[Data to process — start]

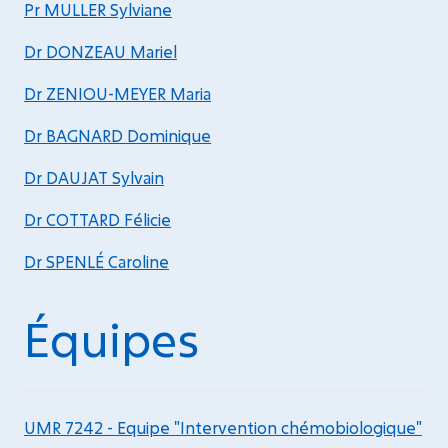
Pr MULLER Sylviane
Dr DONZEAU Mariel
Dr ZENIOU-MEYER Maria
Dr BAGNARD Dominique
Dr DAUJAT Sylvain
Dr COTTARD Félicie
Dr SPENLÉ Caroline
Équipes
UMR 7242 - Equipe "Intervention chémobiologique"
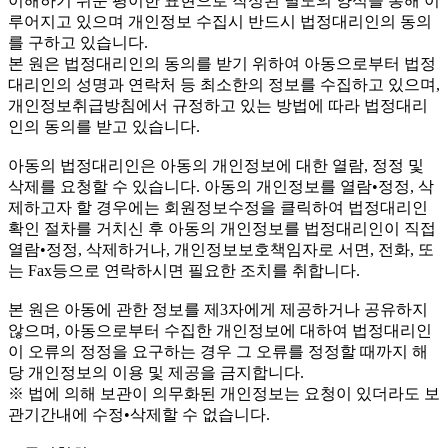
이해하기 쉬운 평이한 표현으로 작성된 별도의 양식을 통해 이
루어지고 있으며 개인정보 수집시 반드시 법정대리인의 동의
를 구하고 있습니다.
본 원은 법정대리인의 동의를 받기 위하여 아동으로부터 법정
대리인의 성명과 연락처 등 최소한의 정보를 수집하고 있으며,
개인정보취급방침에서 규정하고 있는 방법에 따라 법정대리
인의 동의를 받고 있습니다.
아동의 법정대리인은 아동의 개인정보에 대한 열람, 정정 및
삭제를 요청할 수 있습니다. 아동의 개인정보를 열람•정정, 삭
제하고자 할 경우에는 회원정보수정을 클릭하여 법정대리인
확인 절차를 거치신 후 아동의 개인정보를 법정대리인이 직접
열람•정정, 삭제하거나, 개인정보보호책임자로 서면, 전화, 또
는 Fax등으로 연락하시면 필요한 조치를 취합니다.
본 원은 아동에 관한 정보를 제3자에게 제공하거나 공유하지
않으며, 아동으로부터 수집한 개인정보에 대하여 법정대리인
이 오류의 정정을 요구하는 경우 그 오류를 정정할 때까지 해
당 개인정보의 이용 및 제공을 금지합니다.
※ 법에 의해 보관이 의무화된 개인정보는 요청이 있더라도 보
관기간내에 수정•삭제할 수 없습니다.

[Data to process — finish]

- _What is expected_
Return every line of text in the data above without any changes, and leave the pictures out of your answer.

- _Solved exercise_
Pr MULLER Sylviane
Dr DONZEAU Mariel
Dr ZENIOU-MEYER Maria
Dr BAGNARD Dominique
Dr DAUJAT Sylvain
Dr COTTARD Félicie
Dr SPENLÉ Caroline
Équipes
UMR 7242 - Equipe "Intervention chémobiologique"
이해하기 쉬운 평이한 표현으로 작성된 별도의 양식을 통해 이
루어지고 있으며 개인정보 수집시 반드시 법정대리인의 동의
를 구하고 있습니다.
본 원은 법정대리인의 동의를 받기 위하여 아동으로부터 법정
대리인의 성명과 연락처 등 최소한의 정보를 수집하고 있으며,
개인정보취급방침에서 규정하고 있는 방법에 따라 법정대리
인의 동의를 받고 있습니다.
아동의 법정대리인은 아동의 개인정보에 대한 열람, 정정 및
삭제를 요청할 수 있습니다. 아동의 개인정보를 열람•정정, 삭
제하고자 할 경우에는 회원정보수정을 클릭하여 법정대리인
확인 절차를 거치신 후 아동의 개인정보를 법정대리인이 직접
열람•정정, 삭제하거나, 개인정보보호책임자로 서면, 전화, 또
는 Fax등으로 연락하시면 필요한 조치를 취합니다.
본 원은 아동에 관한 정보를 제3자에게 제공하거나 공유하지
않으며, 아동으로부터 수집한 개인정보에 대하여 법정대리인
이 오류의 정정을 요구하는 경우 그 오류를 정정할 때까지 해
당 개인정보의 이용 및 제공을 금지합니다.
※ 법에 의해 보관이 의무화된 개인정보는 요청이 있더라도 보
관기간내에 수정•삭제할 수 없습니다.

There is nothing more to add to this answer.